The insolvency has dragged on without resolution. In July 2023 the NCLT approved a Rs 1,814 crore resolution plan from Darwin Platform Infrastructure Limited (DPIL), raising hopes of a revival. But DPIL failed to make the required upfront payments, and on 6 September 2024 the NCLT scrapped its plan and ordered the insolvency process restarted from scratch under a new resolution professional. Fresh bidders emerged through 2025 amid disputes from more than 500 aggrieved homebuyers, leaving Lavasa, two decades after its launch, a scenic but largely abandoned and legally contested project.
In the hills of Bolu Province in northwestern Turkey, near the historic town of Mudurnu, the Sarot Group — a venture of the Istanbul construction entrepreneurs the Yerdelen brothers — began raising one of the strangest landscapes in modern real estate: hundreds of nearly identical miniature French-style châteaux, each three storeys high with steep grey turrets and tidy balconies, marching in dense, repetitive rows across a valley fed by natural thermal springs. Marketed under the name Burj Al Babas, the gated estate was conceived as a luxury second-home community complete with a planned spa and leisure facilities, aimed largely at affluent Gulf buyers seeking a cool, green Turkish retreat.
The project’s economics rested on cloning at scale. By replicating a single château design across a planned 732 villas — priced roughly between $370,000 and $530,000 each — the developer aimed to deliver an instantly recognizable ‘fairy-tale’ enclave quickly and cheaply, with a total investment cited around $200 million. Early sales were brisk, with roughly half the units reportedly presold, many to buyers in Kuwait. Around 587 villas were built before the model collapsed. The result, photographed and shared around the world, was uncanny: street after street of identical pointed-roof palaces, none of them occupied, looking less like a neighborhood than a film set glitching across a hillside.
The collapse came as Turkey’s currency crisis struck in 2018, when the lira plunged in value, construction costs climbed and the financing math fell apart while demand from the Gulf — the narrow buyer pool the project had staked everything on — softened. The developer sought concordat protection from its creditors in 2018, and a court declared the company bankrupt that November; a year later, in 2019, the bankruptcy was reversed after roughly half the debt was discharged and permission was granted to resume work. But construction never meaningfully restarted, and the rows of half-finished châteaux stood empty.

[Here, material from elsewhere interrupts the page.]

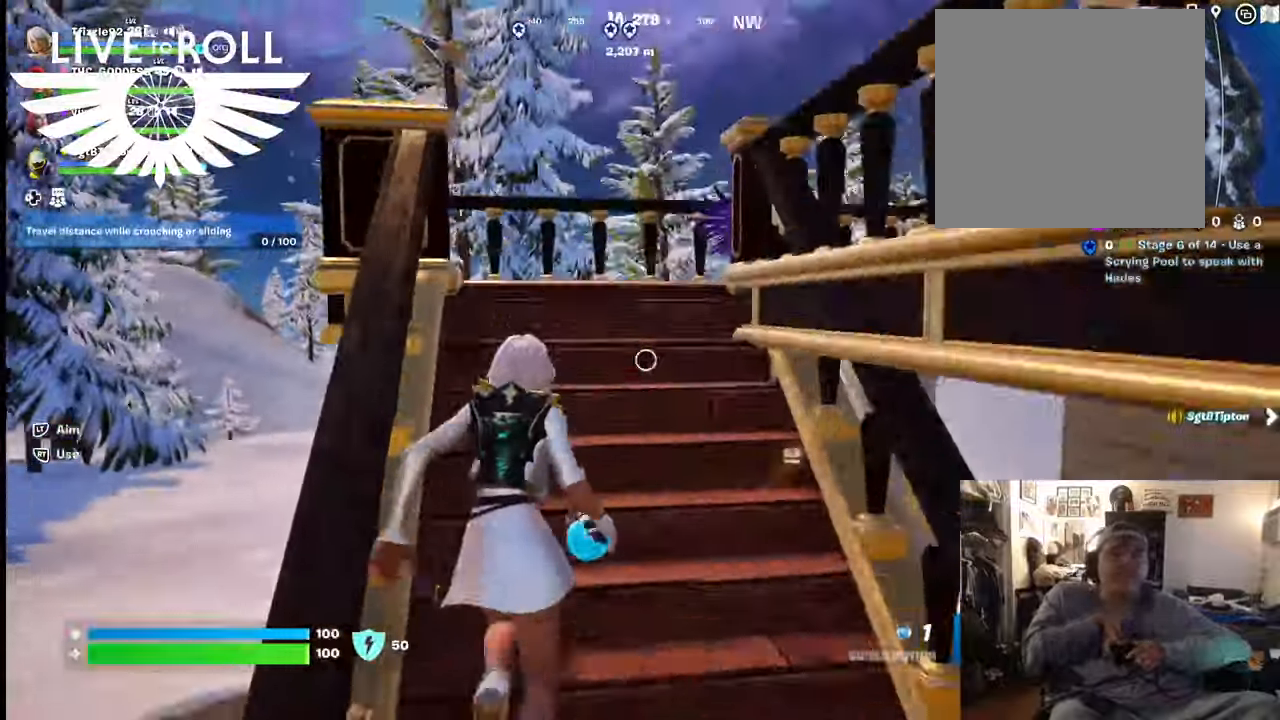
{"buttons": [], "left_stick": "up", "right_stick": "down-right", "events": [[100, "right_stick", "right"], [500, "right_stick", "down-right"]]}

In the years since, Burj Al Babas has become a global shorthand for stalled luxury speculation. Its very design — the mass repetition meant to make it efficient — made it almost impossible to salvage, and its legal afterlife has been tangled: a 2022 ruling reportedly found the group ‘comfortably in credit,’ while a fraud trial later targeted Sarot executives over sales that allegedly continued even after bankruptcy protection. In 2024 the matter reached the highest levels, with Kuwait’s emir raising aggrieved buyers’ complaints with Turkey’s president and the Yerdelen and Sarot companies placed under a Turkish state fund. Through it all the eerie, uniform ghost estate has gained no meaningful occupancy.